Reproduce every record below exactly as written, but leave out any pictures.

══ SUPPLIED MATERIAL ══

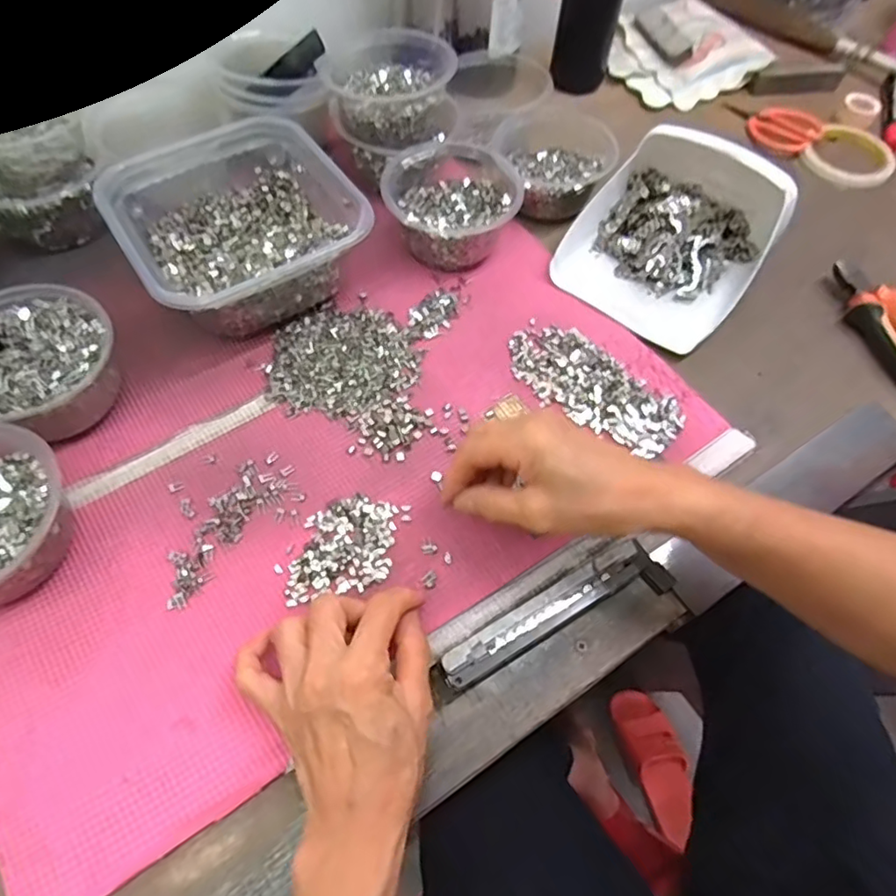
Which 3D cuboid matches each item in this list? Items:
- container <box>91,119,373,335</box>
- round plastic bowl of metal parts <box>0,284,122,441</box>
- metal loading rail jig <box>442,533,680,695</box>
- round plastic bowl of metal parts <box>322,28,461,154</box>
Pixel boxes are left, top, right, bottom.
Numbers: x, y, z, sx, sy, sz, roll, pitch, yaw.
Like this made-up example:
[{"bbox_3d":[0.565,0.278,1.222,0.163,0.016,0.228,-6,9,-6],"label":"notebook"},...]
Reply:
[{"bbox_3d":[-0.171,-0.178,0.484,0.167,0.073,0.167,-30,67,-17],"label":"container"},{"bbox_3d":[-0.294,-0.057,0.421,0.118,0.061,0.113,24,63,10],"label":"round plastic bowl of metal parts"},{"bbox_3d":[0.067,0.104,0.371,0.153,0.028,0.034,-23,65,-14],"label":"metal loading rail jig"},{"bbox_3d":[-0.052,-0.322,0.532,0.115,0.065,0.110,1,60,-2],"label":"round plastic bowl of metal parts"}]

═══

RESPONSE BELOW:
Which 3D cuboid matches each item in this list? Items:
- container <box>91,119,373,335</box>
- round plastic bowl of metal parts <box>0,284,122,441</box>
- metal loading rail jig <box>442,533,680,695</box>
- round plastic bowl of metal parts <box>322,28,461,154</box>
Pixel boxes are left, top, right, bottom.
Numbers: x, y, z, sx, sy, sz, roll, pitch, yaw.
Like this made-up example:
[{"bbox_3d":[0.565,0.278,1.222,0.163,0.016,0.228,-6,9,-6],"label":"notebook"},...]
Reply:
[{"bbox_3d":[-0.171,-0.178,0.484,0.167,0.073,0.167,-30,67,-17],"label":"container"},{"bbox_3d":[-0.294,-0.057,0.421,0.118,0.061,0.113,24,63,10],"label":"round plastic bowl of metal parts"},{"bbox_3d":[0.067,0.104,0.371,0.153,0.028,0.034,-23,65,-14],"label":"metal loading rail jig"},{"bbox_3d":[-0.052,-0.322,0.532,0.115,0.065,0.110,1,60,-2],"label":"round plastic bowl of metal parts"}]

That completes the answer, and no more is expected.